----- Data for this exercise

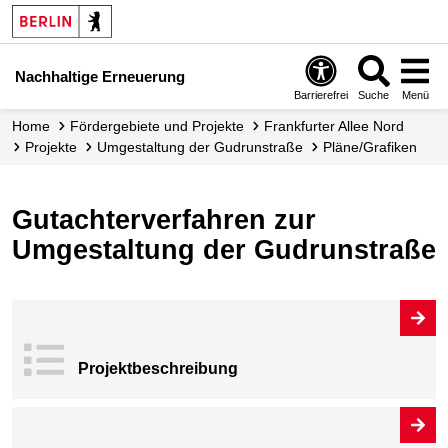
Nachhaltige Erneuerung
Barrierefrei
Suche
Menü
Home
Fördergebiete und Projekte
Frankfurter Allee Nord
Projekte
Umgestaltung der Gudrunstraße
Pläne/Grafiken
Gutachterverfahren zur
Umgestaltung der Gudrunstraße
Projekt­beschrei
bung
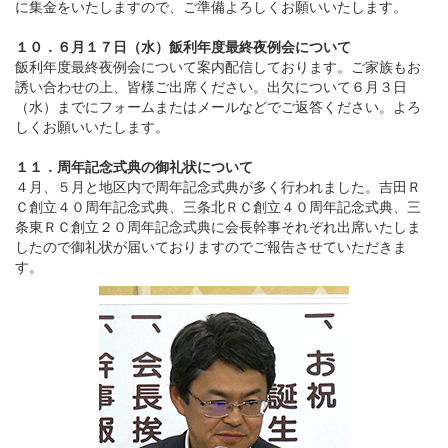
に集金をいたしますので、ご準備よろしくお願いいたします。
１０．６月１７日（水）飯利年度最終夜例会について
飯利年度最終夜例会について案内配信しております。ご家族もお
誘い合わせの上、皆様ご出席ください。出欠について６月３日
（水）までにフォームまたはメールなどでご返答ください。よろ
しくお願いいたします。
１１．周年記念式典の御礼状について
４月、５月と地区内で周年記念式典が多く行われました。吉田Ｒ
Ｃ創立４０周年記念式典、三条北ＲＣ創立４０周年記念式典、三
条東ＲＣ創立２０周年記念式典に会長幹事それぞれ出席いたしま
したので御礼状が届いておりますのでご報告させていただきま
す。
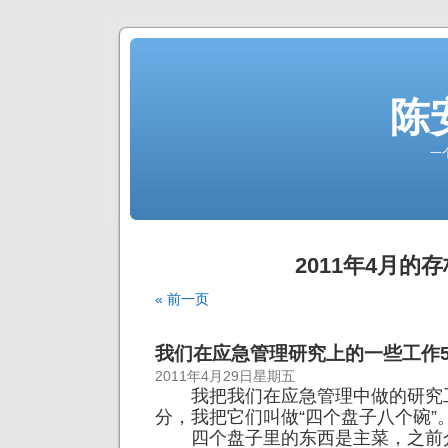
陈
一
2011年4月的存
« 前一页
我们在应急管理研究上的一些工作
2011年4月29日星期五
我把我们在应急管理中做的研究
分，我把它们叫做“四个盘子八个碗”
四个盘子里的东西是主菜，之前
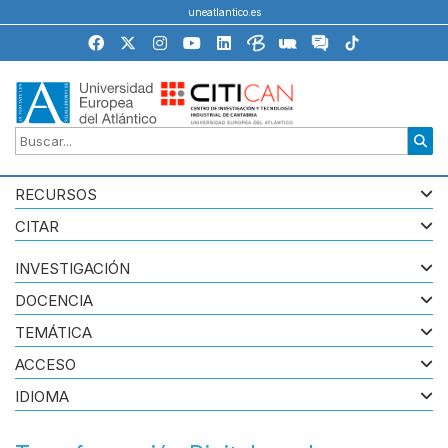
uneatlantico.es
RECURSOS
CITAR
INVESTIGACIÓN
DOCENCIA
TEMÁTICA
ACCESO
IDIOMA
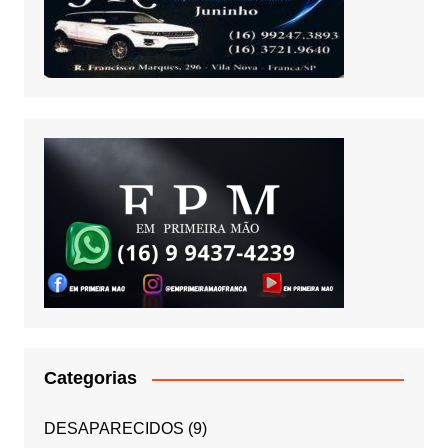
Categorias
DESAPARECIDOS
(9)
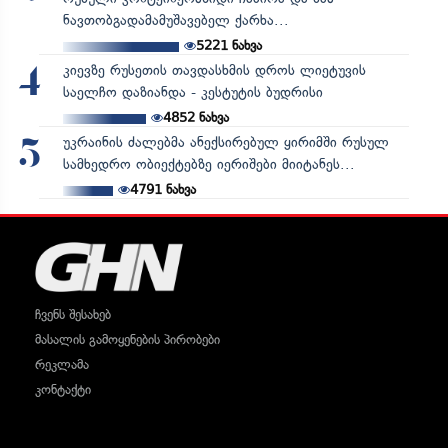
ნავთობგადამამუშავებელ ქარხა...
5221
ნახვა
კიევზე რუსეთის თავდასხმის დროს ლიეტუვის
4
საელჩო დაზიანდა - კესტუტის ბუდრისი
4852
ნახვა
უკრაინის ძალებმა ანექსირებულ ყირიმში რუსულ
5
სამხედრო ობიექტებზე იერიშები მიიტანეს...
4791
ნახვა
ჩვენს შესახებ
მასალის გამოყენების პირობები
რეკლამა
კონტაქტი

----------

### [What the exercise asks]
Print again the material above, limited to the lines from the one holding "ნავთობგადამამუშავებელ ქარხა..." through the last, inclusive.

### [Answer to this task]
ნავთობგადამამუშავებელ ქარხა...
5221
ნახვა
კიევზე რუსეთის თავდასხმის დროს ლიეტუვის
4
საელჩო დაზიანდა - კესტუტის ბუდრისი
4852
ნახვა
უკრაინის ძალებმა ანექსირებულ ყირიმში რუსულ
5
სამხედრო ობიექტებზე იერიშები მიიტანეს...
4791
ნახვა
ჩვენს შესახებ
მასალის გამოყენების პირობები
რეკლამა
კონტაქტი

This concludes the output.